Plus de quarante ans après sa sortie remarquée, qui propulsa vers la célébrité l'excellente chanteuse classic rock que devint Pat Benatar, "In the Heat of the Night" reste un album littéralement irrésistible, même si profondément inscrit dans son époque. Assemblage explosif de chansons de genres très différents, le premier disque de Patricia Mae Giraldo (toujours accompagnée par son second mari, le guitariste Neil Giraldo) la voit poser avec une efficacité indéniable sa voix aussi bien sur du hard rock millésimé comme "Heartbreaker" que sur une pop new wave évoquant Blondie ("We Live for Love", d'ailleurs composé par Neil), en passant par les inévitables chansons "springsteeniennes" de l'époque ("In the Heat of the Night"). Le plus beau titre de l'album est même probablement la reprise explosive du "Don't Let It Show" du Alan Parsons Project !

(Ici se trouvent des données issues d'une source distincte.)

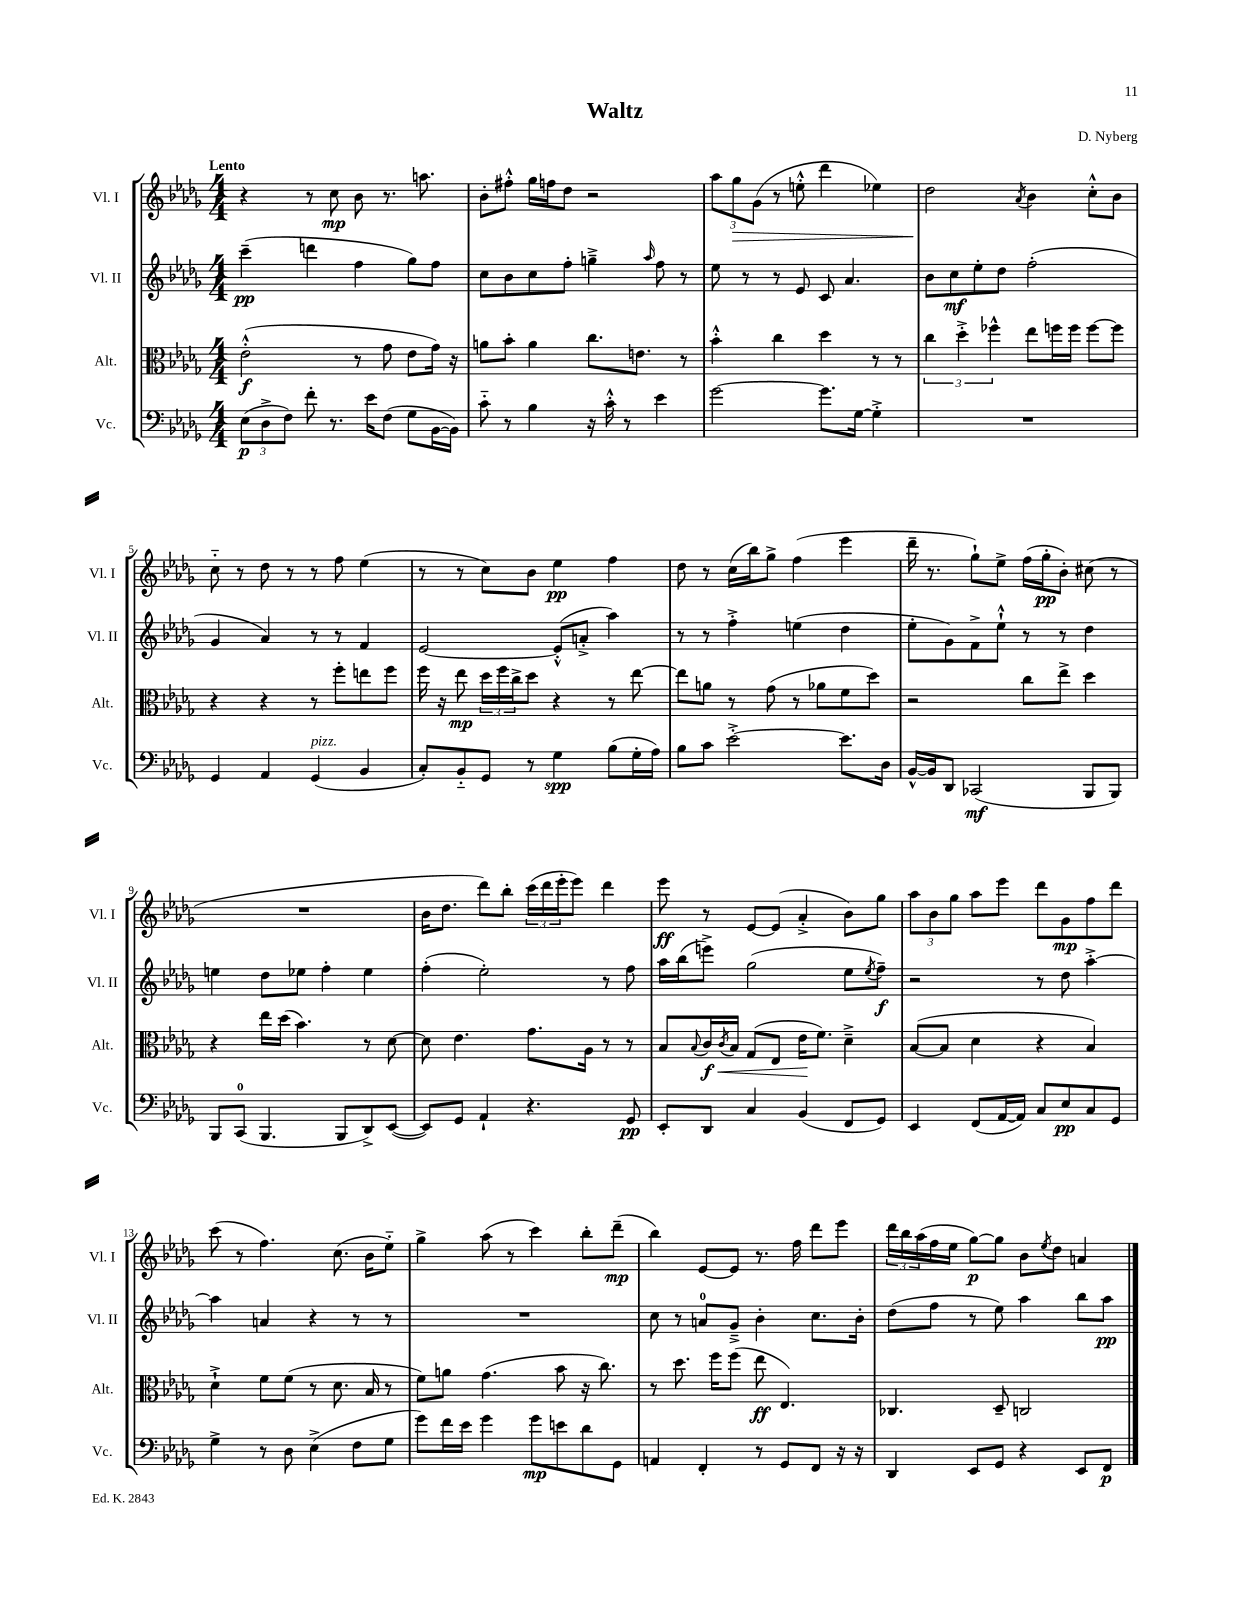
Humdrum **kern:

Car, même si a posteriori, il est toujours embarrassant d'avoir autant aimé un album qui ne devait pas tant de choses que ça au talent du couple Benatar - Giraldo, "In the Heat of the Night" est un monstre frankensteinien brandé "Chinnichap", c'est-à-dire une construction typique du producteur/dictateur Mike Chapman et de son acolyte Nicky Chinn, alimentée de compositions déjà éprouvées par d'autres poulains de leur écurie, comme Smokie ou Sweet. Mais après tout, peu importe le flacon, pourvu qu'on ait l'ivresse, et ce son électrique rutilant a fait suffisamment ses preuves pour qu'on ne rougisse pas de s'être laissé aussi facilement séduire.

Et puis, il faut reconnaître que, de toute manière, la Benatar avait un sacré grain de voix (même si elle pouvait, à ses débuts, manquer de subtilité et se transformer par instants en "gueularde"), et que la suite de sa carrière prestigieuse allait prouver qu'elle n'était pas une marionnette contrôlée par deux requins de studio. Les chansons choisies ici ont d'ailleurs pour une bonne partie d'entre elles une consonnance féministe très moderne, que Benatar allait continuer à défendre tout au long de sa vie. Et puis, s'il n'y a ici que trois chansons du Pat Benatar Band (dont la formidable "So Sincere" en conclusion de l'album...), ce sont trois réussites qui démontrent a contrario que, avec ou sans Chapman, cette fille et son groupe auraient connu le succès.